▶ JOB ITEM:
Scan the entries below and give the number of lines containing "Centro", with no accompanying words.

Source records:
****************************************

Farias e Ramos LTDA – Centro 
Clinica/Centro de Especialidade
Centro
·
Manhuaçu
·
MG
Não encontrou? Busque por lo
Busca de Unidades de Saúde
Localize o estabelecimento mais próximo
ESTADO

****************************************

▶ SOLUTION FOR THIS PROBLEM:
3